The product scales very well. With a limited license you can add an additional replica, or backup appliance, for redundancy. Depending on the licensing you purchase, you could add up to 15 replicas. We typically see anywhere from 1 to 8 replicas depending on customer requirements and their geographic locations.

I typically dealt with the regional account manager from RSA, so customer service was always exceptional. If we needed to call the regular customer support number for administrative tasks on the account, they were always helpful and resolved our cases within a few days.

I also highly recommend purchasing an upgraded technical support package. Our dealings with technical support have always been great due to the fact that we can bypass the typical tier 1 level and get straight to the teams who have the deeper level of expertise. In certain cases, such as dealing with complex migrations, I always dealt with the same person who was very well versed in the products and could tell exactly what was going on without having to “get back to me” or “check with their peers on this one”.

Included with the hardware appliances are straightforward setup instructions for racking, powering on, and initially setting them up. RSA also provides plenty of in-depth documentation, administrative guides, and knowledgebase articles right on their support website. If the information I needed wasn’t in the admin docs, I found 90% of the answers in the knowledgebase.

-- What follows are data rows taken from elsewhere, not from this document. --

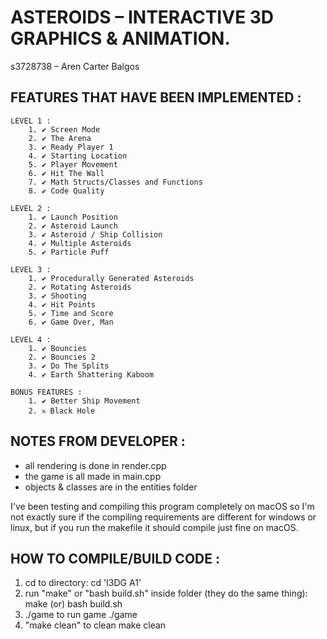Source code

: # ASTEROIDS – INTERACTIVE 3D GRAPHICS & ANIMATION.
s3728738 – Aren Carter Balgos

## FEATURES THAT HAVE BEEN IMPLEMENTED :

    LEVEL 1 :
        1. ✔ Screen Mode
        2. ✔ The Arena 
        3. ✔ Ready Player 1 
        4. ✔ Starting Location 
        5. ✔ Player Movement 
        6. ✔ Hit The Wall 
        7. ✔ Math Structs/Classes and Functions 
        8. ✔ Code Quality 

    LEVEL 2 :
        1. ✔ Launch Position 
        2. ✔ Asteroid Launch 
        3. ✔ Asteroid / Ship Collision 
        4. ✔ Multiple Asteroids 
        5. ✔ Particle Puff 

    LEVEL 3 :
        1. ✔ Procedurally Generated Asteroids 
        2. ✔ Rotating Asteroids 
        3. ✔ Shooting 
        4. ✔ Hit Points 
        5. ✔ Time and Score 
        6. ✔ Game Over, Man 

    LEVEL 4 :
        1. ✔ Bouncies 
        2. ✔ Bouncies 2 
        3. ✔ Do The Splits
        4. ✔ Earth Shattering Kaboom 

    BONUS FEATURES :
        1. ✔ Better Ship Movement
        2. 𐄂 Black Hole

## NOTES FROM DEVELOPER :

- all rendering is done in render.cpp
- the game is all made in main.cpp
- objects & classes are in the entities folder

 I've been testing and compiling this program completely on macOS so I'm not exactly sure if the compiling requirements are different for windows or linux, but if you run the makefile it should compile just fine on macOS.

## HOW TO COMPILE/BUILD CODE :

1. cd to directory:
     cd 'I3DG A1'
2. run "make" or "bash build.sh" inside folder (they do the same thing):
     make
     (or) bash build.sh
3. ./game to run game
     ./game
4. "make clean" to clean
     make clean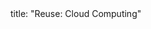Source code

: <frontmatter>
title: "Reuse: Cloud Computing"
</frontmatter>

<include src="navbar.md" boilerplate />

<include src="container-inPage-asFlat.md" boilerplate />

I’ve implemented the technology myself as a customer and vendor. As a customer, it was easy enough to follow the standard administrative documents to get up and running. As a consultant (vendor), having had the prior experience made it easy to provide product demonstrations and answer questions.

Typically RSA was the incumbent and most of the time the decision was made to just stay with their products due to the initial investment. I have looked into other products and the one which came closest was Vasco’s IDENTIKEY line. Vasco had a more intuitive workflow upon the initial setup and overall administration. There was a lot less digging around in admin docs and knowledgebase articles to find answers because the layout seemed a bit more straightforward.

Reach out to a Value Added Reseller (VAR) with plenty of experience who can match your requirements with the best solution. If RSA ends up being your selection, I would recommend subscribing to a premium support option because not only will you get a faster response from them, the quality of support is much greater.